***** Reading text *****

14. The Claimant elaborated on his claim on 2 November 2016. He argued that he was originally employed by Fukurou House as General Manager. He also was a shareholder of that company. He maintained that when the Defendant took ownership of Company LLC, it also took responsibility for his employment, pursuant to UAE Labour Law Article 126, and thus he is owed salary for the months of May until September. He asserted that he resigned from his position in September and is thus owed a 1 month notice period and his gratuity for 2 years and 4 months of employment.

15. The Claimant further argued that when the parties transferred the lease agreement, there was no connecting termination of his employment. Furthermore, when the SSP Agreement was executed on 25 July 2016, Clause 2.2 indicated that the Defendant would take over the trade license along with existing “manpower.” The Claimant contended that this phrase “manpower” includes his employment arrangement.

16. Furthermore, the Claimant contended that although the Defendant claimed that it had already paid him the AED 31,800 owed pursuant to the SSP Agreement, there is no evidence of such payment.

17. At the Hearing, the Claimant addressed certain issues pertaining to some paintings left in the Premises and the expectations of the Defendant that the Premises were covered by an existing alcohol license but as neither of these issues have been included in the Claim Form I cannot take them into consideration.

The Defence

18. The Defendant indicated its intent to defend against the claim on 16 October 2016 when filing an Acknowledgment of Service, but provided no supporting documentation. After the Consultation, the Defendant provided a submission and supporting evidence on 29 October 2016.

*****

## Job 1
Rewrite the judgment text from "The Defence" up to and including "29 October 2016.", replacing "Defendant" with "Respondent".

***** Data listing *****

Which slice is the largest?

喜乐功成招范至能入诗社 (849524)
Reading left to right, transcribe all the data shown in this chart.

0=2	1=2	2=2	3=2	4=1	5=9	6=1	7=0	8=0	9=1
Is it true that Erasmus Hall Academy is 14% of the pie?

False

*****
***** Data listing *****

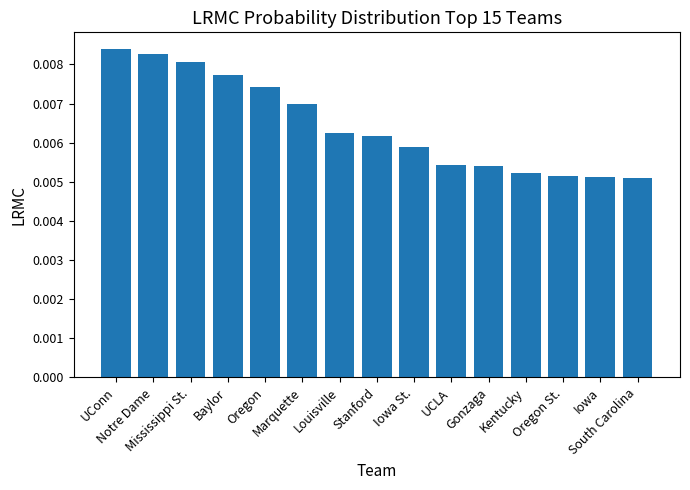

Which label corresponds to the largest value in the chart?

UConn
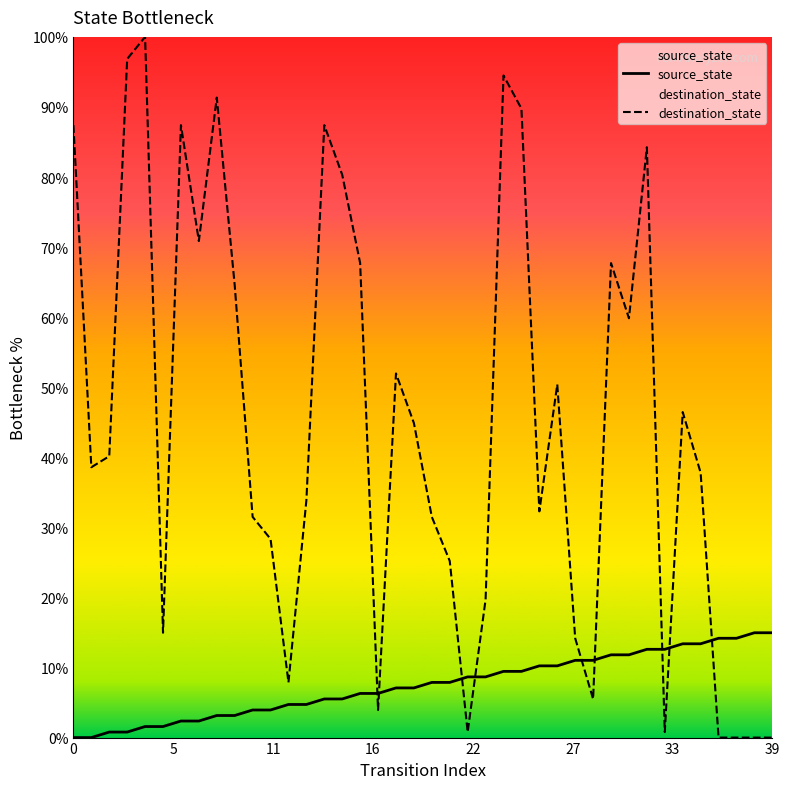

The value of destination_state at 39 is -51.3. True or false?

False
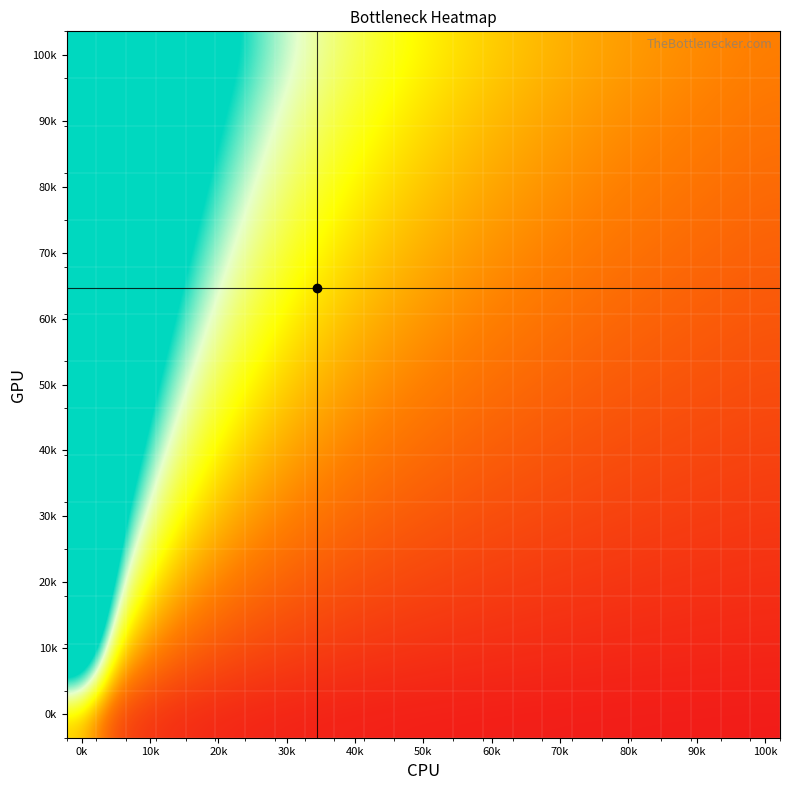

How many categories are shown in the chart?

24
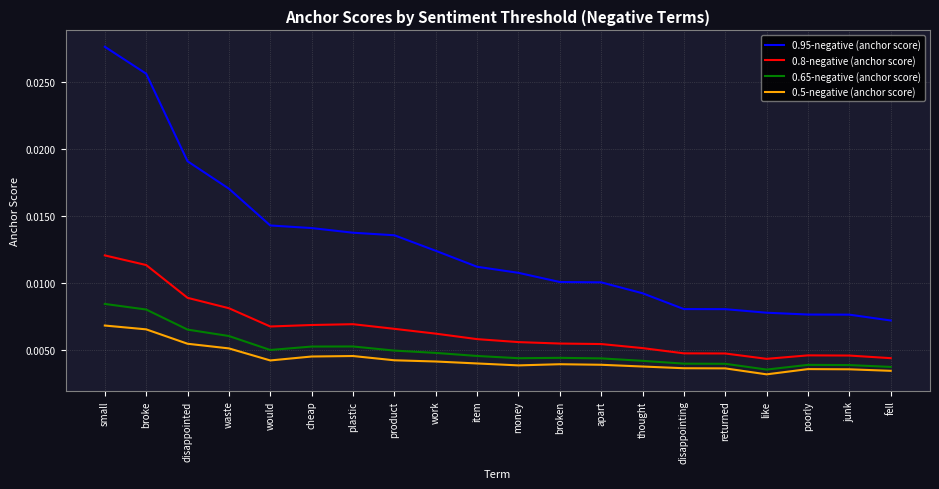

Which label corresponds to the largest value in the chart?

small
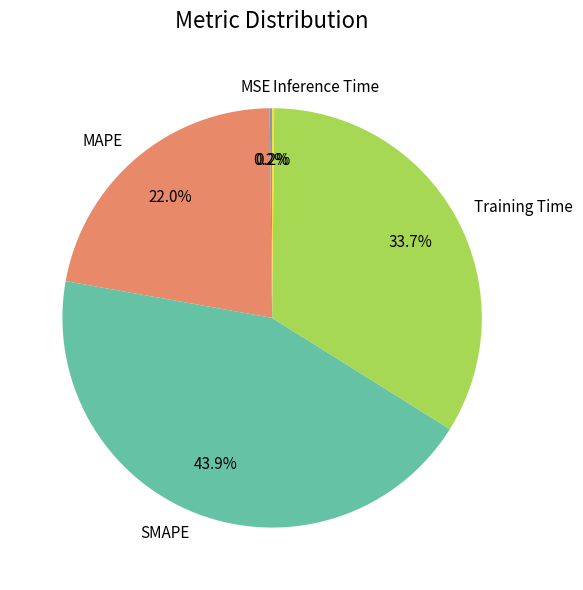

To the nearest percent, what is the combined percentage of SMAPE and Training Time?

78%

*****

## Job 2
Format the records from the line with "Which slice is the largest?" up to and including the line with "Is it true that" as a JSON list of strings, one string per line, with blank lines omitted.

## Reply 1
The Defence

18. The Respondent indicated its intent to defend against the claim on 16 October 2016 when filing an Acknowledgment of Service, but provided no supporting documentation. After the Consultation, the Respondent provided a submission and supporting evidence on 29 October 2016.

## Reply 2
[
  "Which slice is the largest?",
  "喜乐功成招范至能入诗社 (849524)",
  "Reading left to right, transcribe all the data shown in this chart.",
  "0=2\t1=2\t2=2\t3=2\t4=1\t5=9\t6=1\t7=0\t8=0\t9=1",
  "Is it true that Erasmus Hall Academy is 14% of the pie?"
]